The Comfort of Strangers is a 1990 film directed by Paul Schrader. The screenplay is by Harold Pinter, adapted from a short novel of the same name by Ian McEwan. The film stars Natasha Richardson, Christopher Walken, Rupert Everett and Helen Mirren. It was screened out of competition at the 1990 Cannes Film Festival.[1]


It is a movie about relationships between two distinct and very different couples. Colin (Rupert Everett) and Mary (Natasha Richardson) are a British couple vacationing in Venice for the second time. They are not married, but Mary has two children, who have been left at home with her mother. We are shown glimpses of a tall man dressed in white, who seems to be observing them from afar. Late one night, they become lost as they search for a restaurant. As they wander around, they meet Robert (Christopher Walken), the British-Italian owner of a local bar. He is the very elegant-looking man in all white. Over several bottles of wine, he tells them stories about his sadistic father who was an Italian diplomat. Robert also talks of the cruel tricks his younger sisters played upon him.

After this late evening, Colin and Mary try to walk back to their hotel through the labyrinthine streets of Venice. However, they lose their way and are forced to sleep in the streets. In the morning, hung-over and hungry, they make their way to an outdoor restaurant in the square at St Mark's Basilica. There they see Robert, and after realizing his thoughtlessness at not guiding them back to where they stay, he insists they come back to his home and dine there. They discover he and his wife Caroline (Helen Mirren) live in a spacious Moorish-styled apartment which is like a museum.

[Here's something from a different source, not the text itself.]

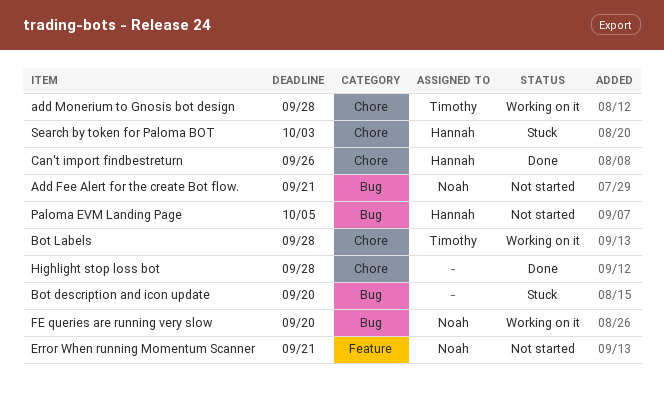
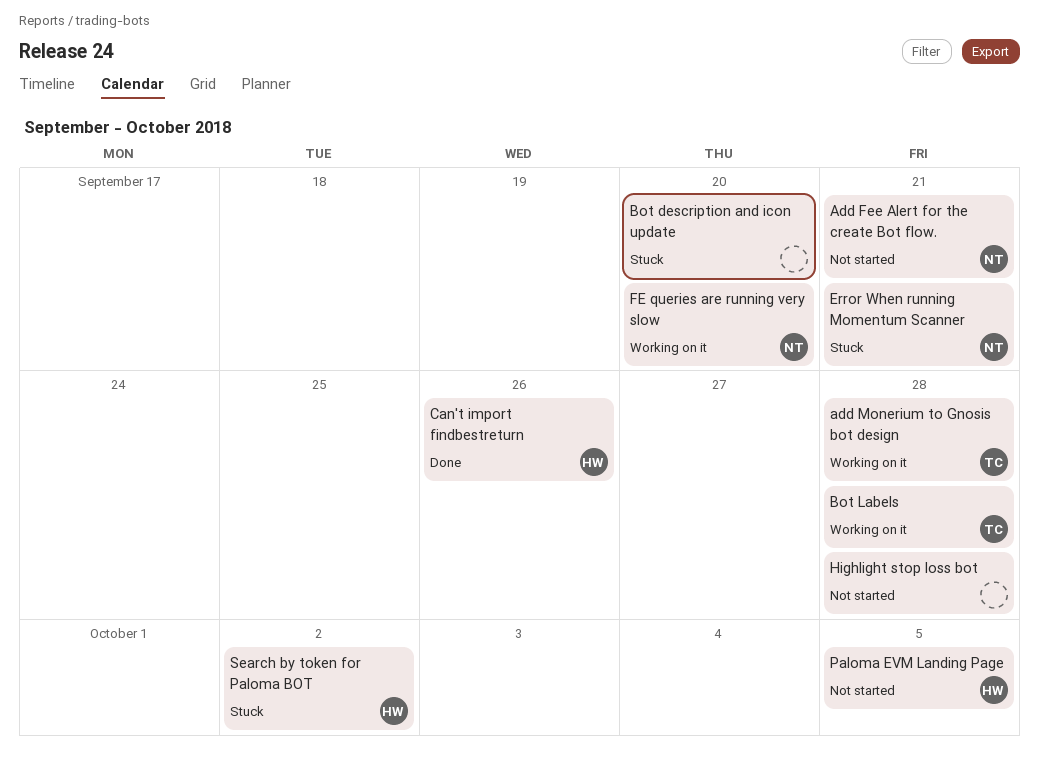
Error When running Momentum Scanner, status: Not started -> Stuck
Highlight stop loss bot, status: Done -> Not started
Search by token for Paloma BOT, due: Oct 3 -> Oct 2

The purpose of Colin’s and Mary’s trip is also to revitalize their relationship, and they decide to marry upon their return to England. However, Robert and Caroline are a very mysterious couple who attract and repulse the other pair. Robert is clearly obsessed with his past. He also seems suspect of women’s power over men. Gradually, he draws them further into his influence much as a spider entraps his prey.



  1. ^ "Festival de Cannes: The Comfort of Strangers". Retrieved 2009-08-08.